_YOUR TASK_
Your task is to print all of the data below exactly, with no pictures included.

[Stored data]
■ ■ ■

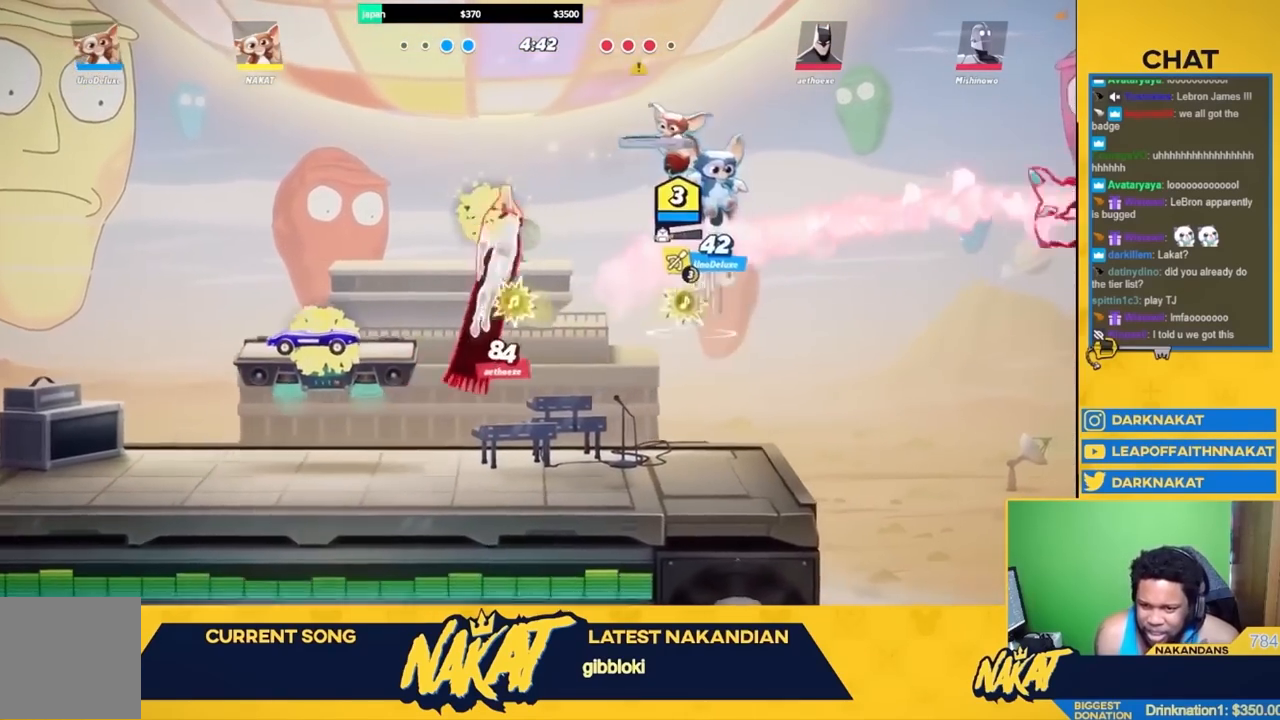
{"buttons": [], "left_stick": "center", "right_stick": "down", "events": [[17, "right_stick", "down"], [100, "right_stick", "center"], [217, "right_stick", "down"], [300, "right_stick", "center"], [417, "right_stick", "down"]]}
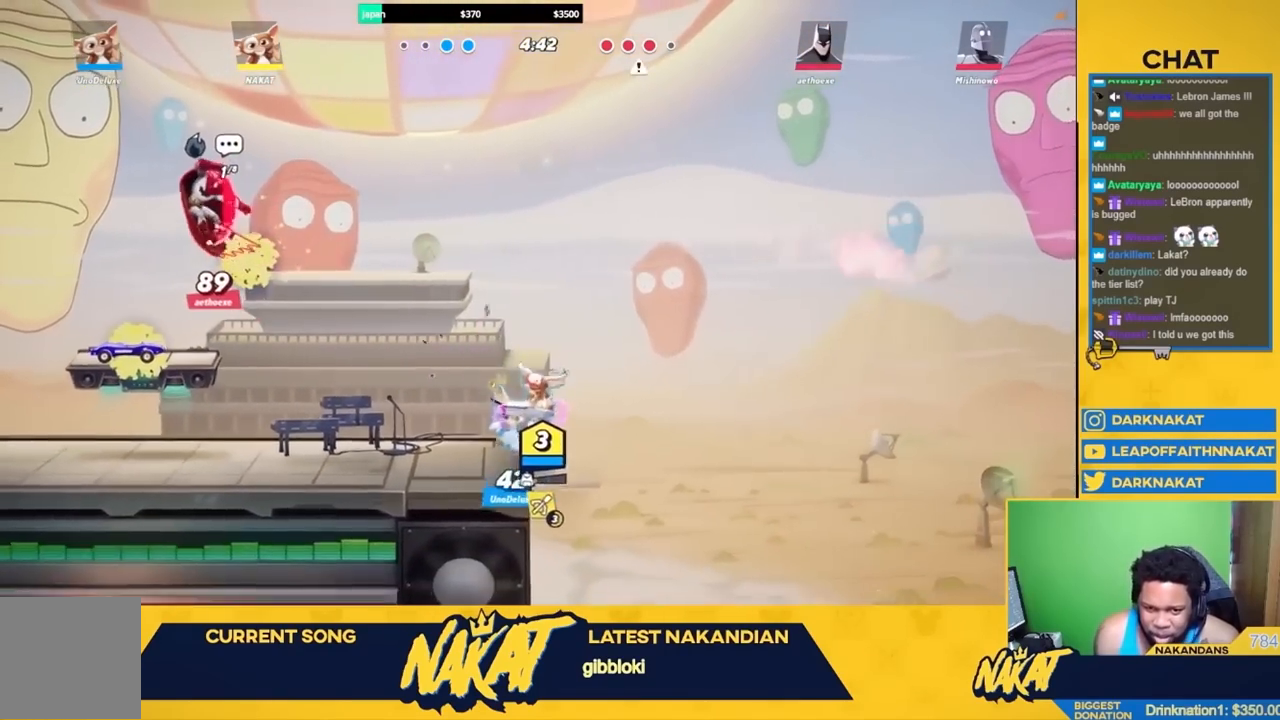
{"buttons": [], "left_stick": "center", "right_stick": "center", "events": [[17, "right_stick", "center"], [117, "right_stick", "down"], [200, "right_stick", "center"], [333, "right_stick", "down"], [417, "right_stick", "center"]]}
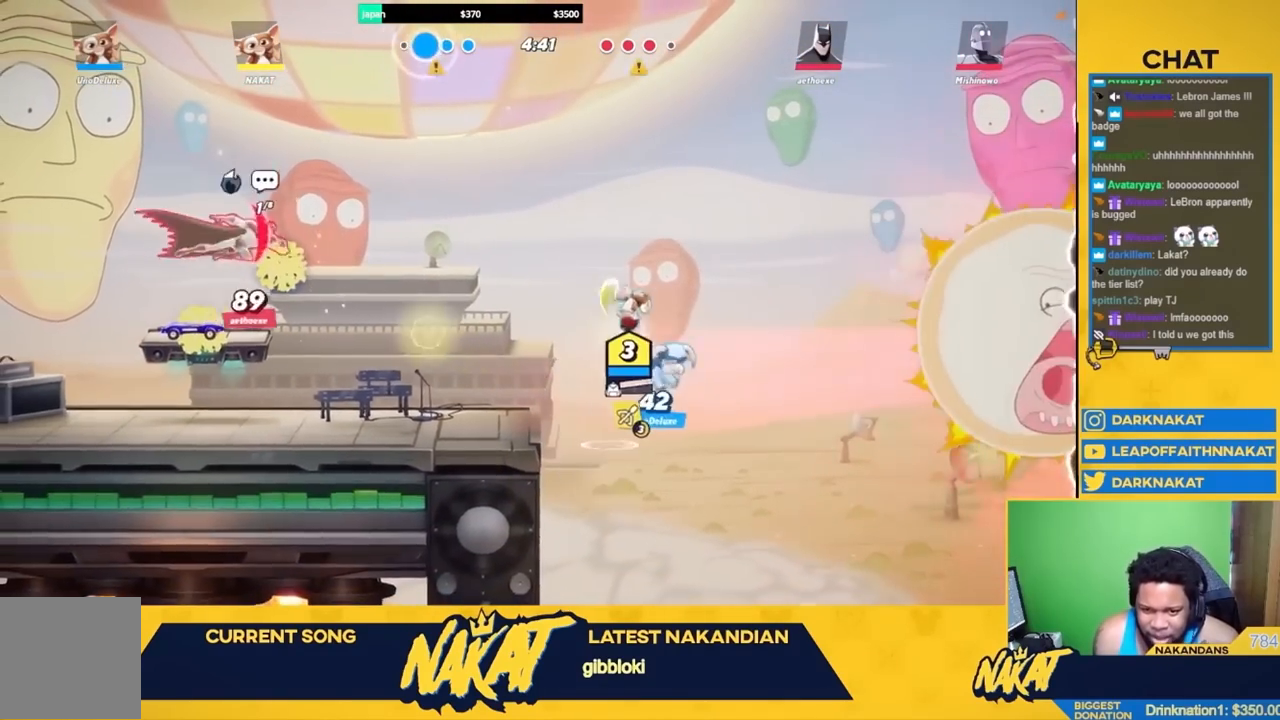
{"buttons": [], "left_stick": "center", "right_stick": "down-left", "events": [[50, "right_stick", "down"], [133, "right_stick", "center"], [267, "right_stick", "down"], [350, "right_stick", "center"], [467, "right_stick", "down-left"]]}
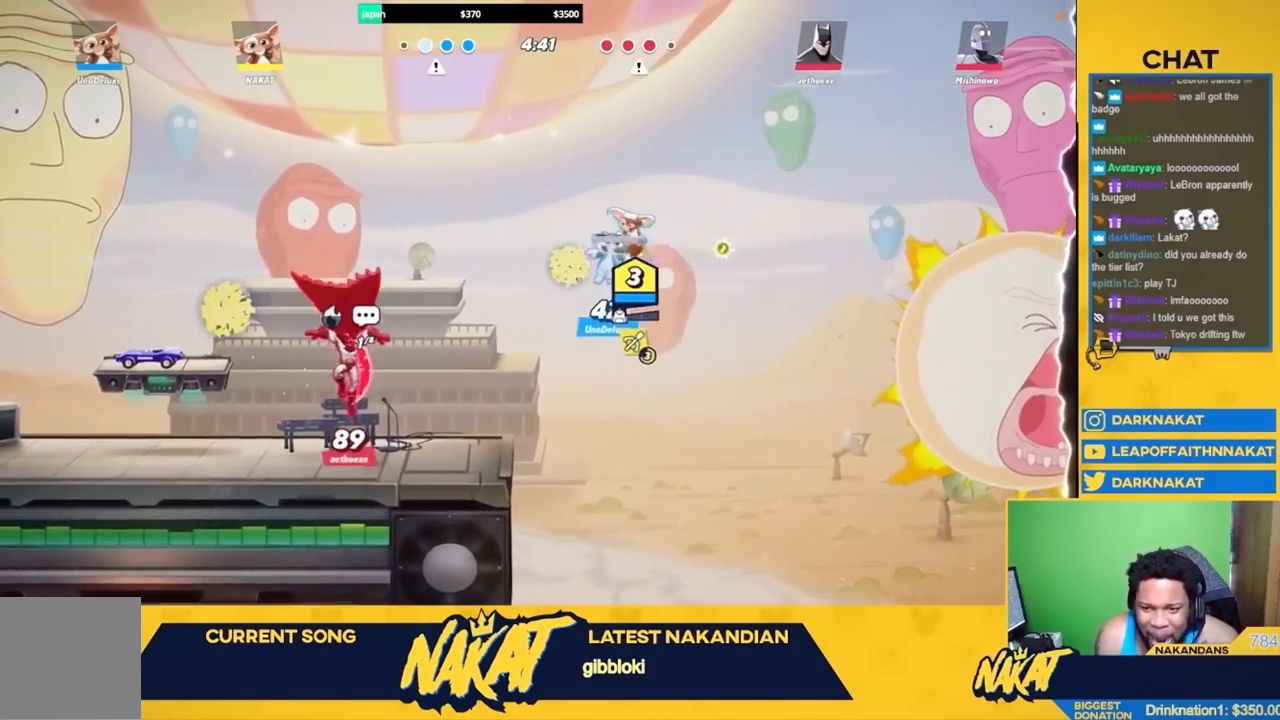
{"buttons": [], "left_stick": "center", "right_stick": "center", "events": [[50, "right_stick", "center"], [183, "right_stick", "down"], [267, "right_stick", "center"], [383, "right_stick", "down-left"], [483, "right_stick", "center"]]}
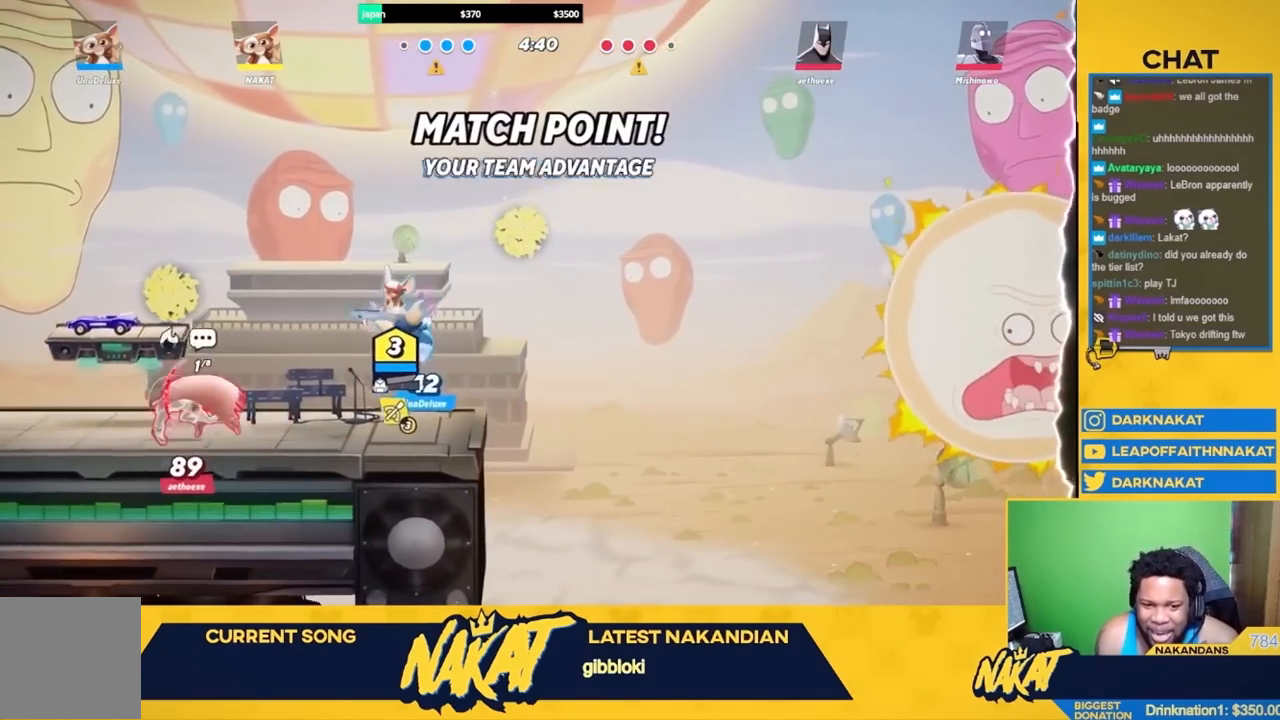
{"buttons": [], "left_stick": "center", "right_stick": "center", "events": [[100, "right_stick", "down"], [200, "right_stick", "center"], [317, "right_stick", "down"], [417, "right_stick", "center"]]}
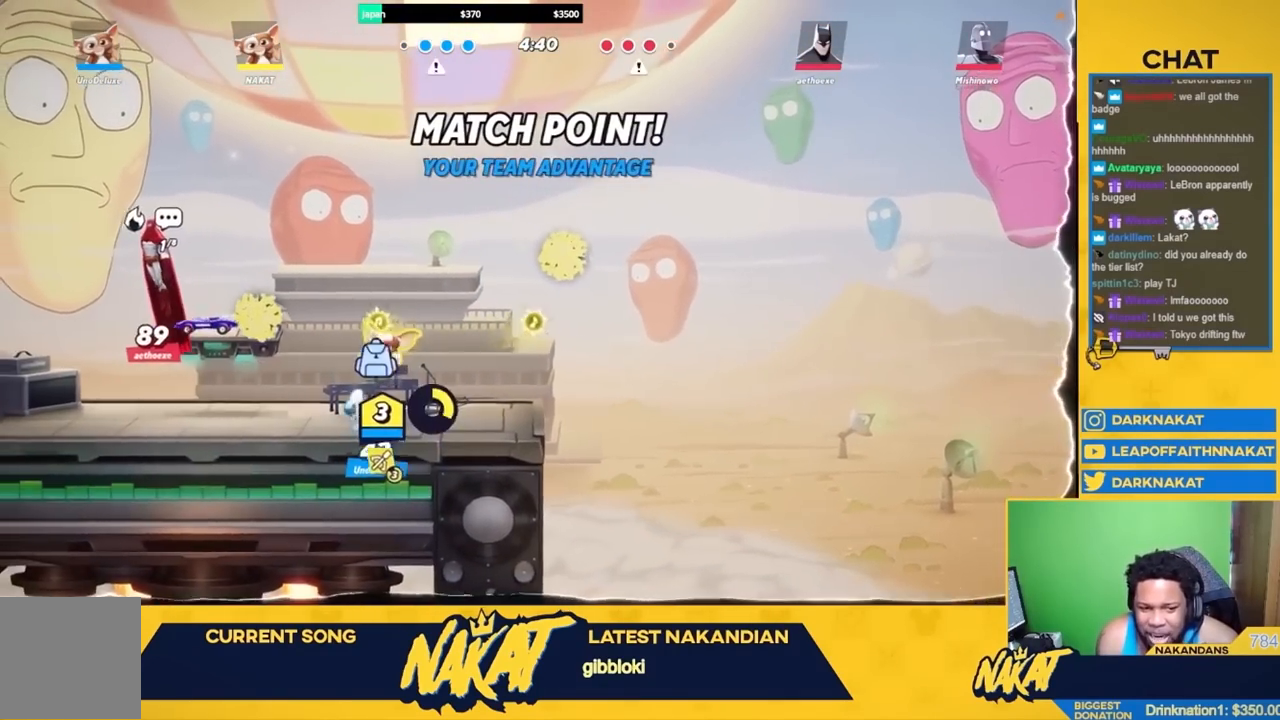
{"buttons": [], "left_stick": "center", "right_stick": "center", "events": [[50, "right_stick", "down"], [150, "right_stick", "center"], [283, "right_stick", "down"], [383, "right_stick", "center"]]}
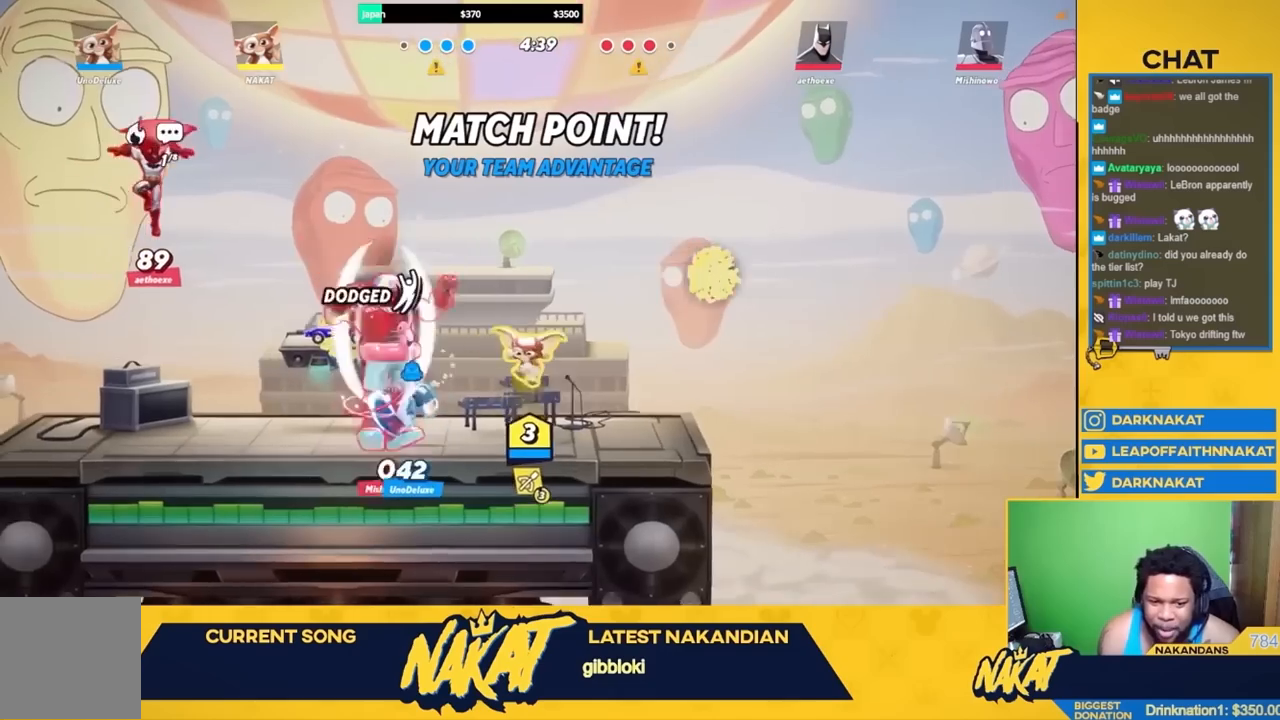
{"buttons": ["A"], "left_stick": "right", "right_stick": "center", "events": [[67, "left_stick", "right"], [250, "R2", "down"], [400, "A", "down"], [400, "R2", "up"]]}
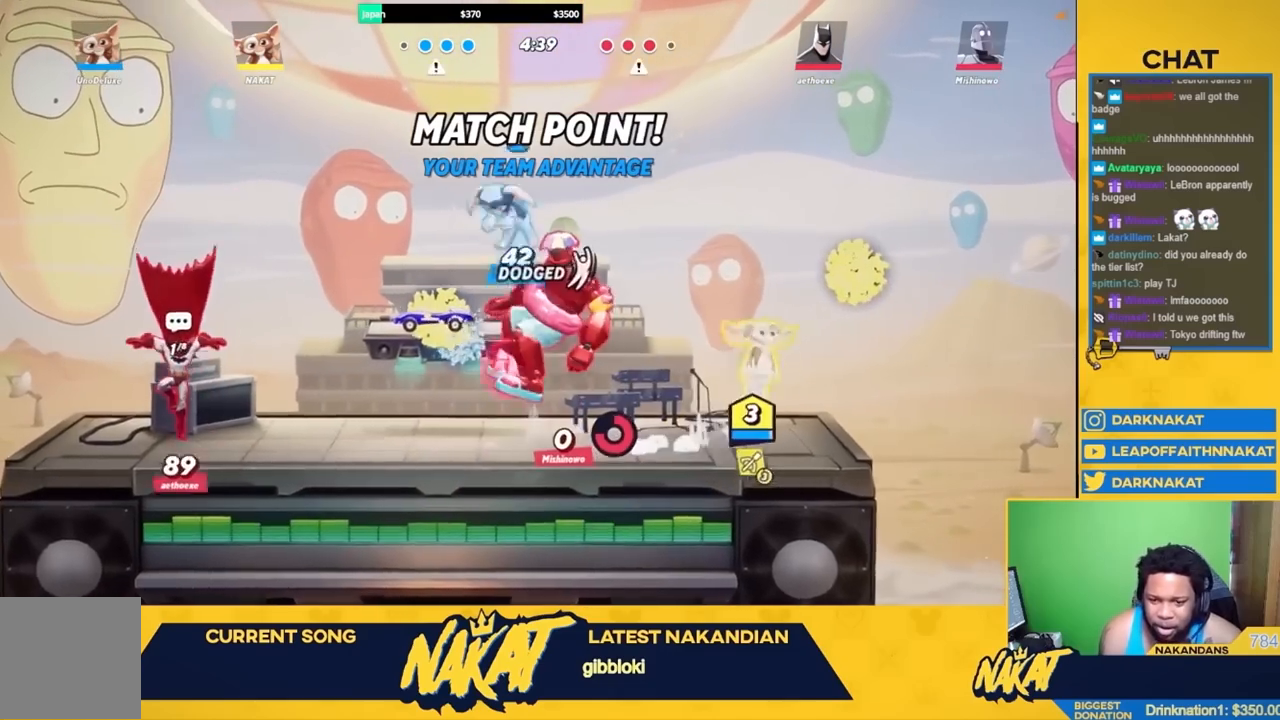
{"buttons": ["R1"], "left_stick": "up", "right_stick": "center", "events": [[67, "left_stick", "up-left"], [150, "A", "up"], [150, "R1", "down"], [167, "left_stick", "left"], [300, "left_stick", "down"], [400, "left_stick", "left"], [467, "left_stick", "up"]]}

■ ■ ■

_WRITTEN RESPONSE_
{"buttons": [], "left_stick": "center", "right_stick": "down", "events": [[17, "right_stick", "down"], [100, "right_stick", "center"], [217, "right_stick", "down"], [300, "right_stick", "center"], [417, "right_stick", "down"]]}
{"buttons": [], "left_stick": "center", "right_stick": "center", "events": [[17, "right_stick", "center"], [117, "right_stick", "down"], [200, "right_stick", "center"], [333, "right_stick", "down"], [417, "right_stick", "center"]]}
{"buttons": [], "left_stick": "center", "right_stick": "down-left", "events": [[50, "right_stick", "down"], [133, "right_stick", "center"], [267, "right_stick", "down"], [350, "right_stick", "center"], [467, "right_stick", "down-left"]]}
{"buttons": [], "left_stick": "center", "right_stick": "center", "events": [[50, "right_stick", "center"], [183, "right_stick", "down"], [267, "right_stick", "center"], [383, "right_stick", "down-left"], [483, "right_stick", "center"]]}
{"buttons": [], "left_stick": "center", "right_stick": "center", "events": [[100, "right_stick", "down"], [200, "right_stick", "center"], [317, "right_stick", "down"], [417, "right_stick", "center"]]}
{"buttons": [], "left_stick": "center", "right_stick": "center", "events": [[50, "right_stick", "down"], [150, "right_stick", "center"], [283, "right_stick", "down"], [383, "right_stick", "center"]]}
{"buttons": ["A"], "left_stick": "right", "right_stick": "center", "events": [[67, "left_stick", "right"], [250, "R2", "down"], [400, "A", "down"], [400, "R2", "up"]]}
{"buttons": ["R1"], "left_stick": "up", "right_stick": "center", "events": [[67, "left_stick", "up-left"], [150, "A", "up"], [150, "R1", "down"], [167, "left_stick", "left"], [300, "left_stick", "down"], [400, "left_stick", "left"], [467, "left_stick", "up"]]}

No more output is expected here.